Form of Advertisement
All advertising for this property includes either the HUD-approved Equal Housing Opportunity logo, the Equal Housing Opportunity slogan, or an equal housing statement. All visual advertising will depict members of all eligible protected classes including individuals from both majority and minority groups.
Source of Advertising
The property will use the following public forums for its advertising: The Sentinel and Apartment Finders.com.
Fair Housing Poster
The property has posted the required Equal Housing Opportunity poster in a window of the Leasing Office which can be seen from the street, so that it is readily apparent to all persons seeking housing.
VIII. Waiting List Management
Anyone who wishes to be admitted to the property or to be placed on the property’s Waiting List must complete an application. The application must include a signature certifying the accuracy and completeness of information provided. If the applicant is placed on the property’s Waiting List, the list will note the name of the applicant, the date and time of application, the type of income, the size of unit desired, and any other pertinent information.
Selecting Names from the Waiting List
The property will select names from the waiting list in chronological order to fill vacancies, unless an extremely low-income applicant is needed to achieve targeting requirements, and the next applicant on the waiting list has income above the extremely low-income limit. In such a case, a notation will be made on the waiting list to indicate why this applicant was skipped for an extremely low-income applicant. Please note the paragraph on Income-Targeting on Page 9 of this Resident Selection Plan.

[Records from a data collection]
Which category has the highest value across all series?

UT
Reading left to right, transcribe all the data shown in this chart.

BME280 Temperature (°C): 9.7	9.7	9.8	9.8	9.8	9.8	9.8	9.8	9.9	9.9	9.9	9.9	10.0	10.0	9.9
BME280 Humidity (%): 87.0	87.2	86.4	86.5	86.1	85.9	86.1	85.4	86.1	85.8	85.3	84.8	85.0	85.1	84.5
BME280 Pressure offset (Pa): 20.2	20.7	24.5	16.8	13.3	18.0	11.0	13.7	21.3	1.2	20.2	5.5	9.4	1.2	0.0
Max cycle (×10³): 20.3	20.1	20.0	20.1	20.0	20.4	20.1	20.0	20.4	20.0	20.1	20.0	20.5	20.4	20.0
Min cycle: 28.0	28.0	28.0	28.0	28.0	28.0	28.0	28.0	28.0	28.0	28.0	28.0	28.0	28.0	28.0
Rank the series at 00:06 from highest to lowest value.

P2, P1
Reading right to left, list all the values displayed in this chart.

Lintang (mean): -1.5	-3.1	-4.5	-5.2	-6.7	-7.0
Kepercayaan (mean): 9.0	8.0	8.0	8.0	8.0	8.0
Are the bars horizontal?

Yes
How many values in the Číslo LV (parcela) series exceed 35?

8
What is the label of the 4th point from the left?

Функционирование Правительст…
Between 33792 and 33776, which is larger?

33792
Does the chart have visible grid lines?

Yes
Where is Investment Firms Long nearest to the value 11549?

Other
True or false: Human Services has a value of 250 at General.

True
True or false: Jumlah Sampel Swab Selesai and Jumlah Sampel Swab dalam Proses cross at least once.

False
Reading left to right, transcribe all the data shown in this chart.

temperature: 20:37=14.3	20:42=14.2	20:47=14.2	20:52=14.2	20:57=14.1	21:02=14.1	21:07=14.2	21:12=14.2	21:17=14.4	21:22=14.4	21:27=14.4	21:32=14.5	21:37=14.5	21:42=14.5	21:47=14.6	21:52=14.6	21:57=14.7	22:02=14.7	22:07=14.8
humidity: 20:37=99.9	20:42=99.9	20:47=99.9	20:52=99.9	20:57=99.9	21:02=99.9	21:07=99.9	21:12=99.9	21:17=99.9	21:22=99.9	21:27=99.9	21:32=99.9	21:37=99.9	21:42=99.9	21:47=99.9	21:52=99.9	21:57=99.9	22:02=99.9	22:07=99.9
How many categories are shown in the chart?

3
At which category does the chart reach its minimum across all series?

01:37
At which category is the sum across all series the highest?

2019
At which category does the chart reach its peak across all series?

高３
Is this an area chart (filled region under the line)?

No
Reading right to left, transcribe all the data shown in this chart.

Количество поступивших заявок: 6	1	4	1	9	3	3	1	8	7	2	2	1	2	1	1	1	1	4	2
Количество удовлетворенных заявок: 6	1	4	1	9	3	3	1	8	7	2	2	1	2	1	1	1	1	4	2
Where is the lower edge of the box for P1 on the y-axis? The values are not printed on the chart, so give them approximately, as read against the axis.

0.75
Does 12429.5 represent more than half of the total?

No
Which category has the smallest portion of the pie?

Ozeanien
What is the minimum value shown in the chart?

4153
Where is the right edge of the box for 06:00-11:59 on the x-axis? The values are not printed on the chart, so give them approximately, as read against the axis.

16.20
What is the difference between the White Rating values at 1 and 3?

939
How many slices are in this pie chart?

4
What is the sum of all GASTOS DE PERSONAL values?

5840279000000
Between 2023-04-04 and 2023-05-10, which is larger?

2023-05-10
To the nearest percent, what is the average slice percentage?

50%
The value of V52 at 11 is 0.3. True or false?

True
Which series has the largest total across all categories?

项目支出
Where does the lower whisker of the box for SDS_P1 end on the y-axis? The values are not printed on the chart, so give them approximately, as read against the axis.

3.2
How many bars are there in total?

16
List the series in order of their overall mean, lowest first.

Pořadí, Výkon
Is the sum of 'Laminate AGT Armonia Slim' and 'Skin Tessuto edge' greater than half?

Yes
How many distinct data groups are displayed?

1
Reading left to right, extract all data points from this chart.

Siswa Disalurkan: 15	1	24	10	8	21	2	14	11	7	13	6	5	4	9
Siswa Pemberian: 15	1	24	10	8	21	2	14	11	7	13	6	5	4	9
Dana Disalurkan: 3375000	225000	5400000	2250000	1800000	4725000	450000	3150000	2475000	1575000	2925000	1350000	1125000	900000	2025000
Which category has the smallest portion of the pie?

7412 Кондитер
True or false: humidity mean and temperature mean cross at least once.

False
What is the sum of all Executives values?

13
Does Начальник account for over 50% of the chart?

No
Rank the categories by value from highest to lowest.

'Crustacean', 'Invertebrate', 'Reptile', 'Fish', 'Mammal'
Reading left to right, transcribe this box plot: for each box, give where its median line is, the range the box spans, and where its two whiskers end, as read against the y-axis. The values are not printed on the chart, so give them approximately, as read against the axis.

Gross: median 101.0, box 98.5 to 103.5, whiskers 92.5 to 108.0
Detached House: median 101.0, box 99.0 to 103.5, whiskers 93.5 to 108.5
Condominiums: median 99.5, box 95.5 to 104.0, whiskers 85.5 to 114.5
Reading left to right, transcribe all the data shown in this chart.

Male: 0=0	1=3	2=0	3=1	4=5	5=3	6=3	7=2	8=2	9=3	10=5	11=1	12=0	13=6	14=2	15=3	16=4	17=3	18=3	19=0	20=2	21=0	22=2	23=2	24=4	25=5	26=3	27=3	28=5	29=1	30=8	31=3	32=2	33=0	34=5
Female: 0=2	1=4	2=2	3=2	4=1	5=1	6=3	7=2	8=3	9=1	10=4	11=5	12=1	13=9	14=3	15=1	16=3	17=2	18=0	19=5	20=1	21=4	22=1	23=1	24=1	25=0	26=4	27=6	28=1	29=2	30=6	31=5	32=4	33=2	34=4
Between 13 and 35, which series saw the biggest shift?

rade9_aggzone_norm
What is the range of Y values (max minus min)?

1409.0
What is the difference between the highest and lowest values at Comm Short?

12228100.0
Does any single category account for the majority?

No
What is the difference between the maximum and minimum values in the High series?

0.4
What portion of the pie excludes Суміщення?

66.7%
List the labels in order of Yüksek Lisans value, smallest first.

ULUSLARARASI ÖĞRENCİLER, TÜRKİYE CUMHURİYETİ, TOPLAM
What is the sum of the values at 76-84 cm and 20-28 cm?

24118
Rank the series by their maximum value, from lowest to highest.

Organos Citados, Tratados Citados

> [Instructions to follow]:
Reproduce the resident selection plan text word for word, in full. The entries play no part in this.

> [Answer for this exercise]:
Form of Advertisement
All advertising for this property includes either the HUD-approved Equal Housing Opportunity logo, the Equal Housing Opportunity slogan, or an equal housing statement. All visual advertising will depict members of all eligible protected classes including individuals from both majority and minority groups.
Source of Advertising
The property will use the following public forums for its advertising: The Sentinel and Apartment Finders.com.
Fair Housing Poster
The property has posted the required Equal Housing Opportunity poster in a window of the Leasing Office which can be seen from the street, so that it is readily apparent to all persons seeking housing.
VIII. Waiting List Management
Anyone who wishes to be admitted to the property or to be placed on the property’s Waiting List must complete an application. The application must include a signature certifying the accuracy and completeness of information provided. If the applicant is placed on the property’s Waiting List, the list will note the name of the applicant, the date and time of application, the type of income, the size of unit desired, and any other pertinent information.
Selecting Names from the Waiting List
The property will select names from the waiting list in chronological order to fill vacancies, unless an extremely low-income applicant is needed to achieve targeting requirements, and the next applicant on the waiting list has income above the extremely low-income limit. In such a case, a notation will be made on the waiting list to indicate why this applicant was skipped for an extremely low-income applicant. Please note the paragraph on Income-Targeting on Page 9 of this Resident Selection Plan.